PROVIDED RECORDS:

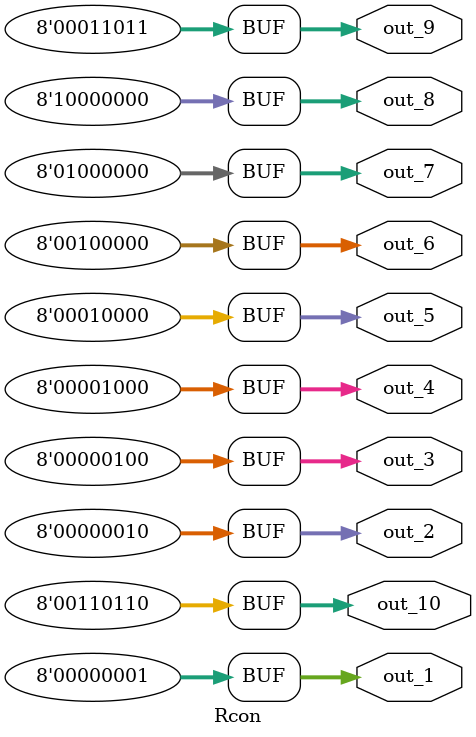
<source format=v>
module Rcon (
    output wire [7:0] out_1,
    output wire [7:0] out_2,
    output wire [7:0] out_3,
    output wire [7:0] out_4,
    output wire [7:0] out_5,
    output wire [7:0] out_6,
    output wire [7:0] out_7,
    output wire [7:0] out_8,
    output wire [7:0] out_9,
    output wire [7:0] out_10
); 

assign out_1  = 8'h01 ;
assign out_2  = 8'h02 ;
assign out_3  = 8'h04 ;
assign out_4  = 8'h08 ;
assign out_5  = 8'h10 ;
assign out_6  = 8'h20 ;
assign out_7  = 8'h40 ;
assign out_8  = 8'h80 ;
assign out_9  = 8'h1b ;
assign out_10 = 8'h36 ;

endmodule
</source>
--
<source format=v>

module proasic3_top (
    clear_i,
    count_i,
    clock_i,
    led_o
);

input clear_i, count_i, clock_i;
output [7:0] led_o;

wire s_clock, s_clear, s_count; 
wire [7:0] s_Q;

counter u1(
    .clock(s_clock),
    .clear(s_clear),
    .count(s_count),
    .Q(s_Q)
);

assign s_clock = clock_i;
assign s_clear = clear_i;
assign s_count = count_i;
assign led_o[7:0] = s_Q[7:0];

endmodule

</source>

EXERCISE DESCRIPTION:
Of the lines above, copy each one that contains the word "output".

ANSWER SECTION:
    output wire [7:0] out_1,
    output wire [7:0] out_2,
    output wire [7:0] out_3,
    output wire [7:0] out_4,
    output wire [7:0] out_5,
    output wire [7:0] out_6,
    output wire [7:0] out_7,
    output wire [7:0] out_8,
    output wire [7:0] out_9,
    output wire [7:0] out_10
output [7:0] led_o;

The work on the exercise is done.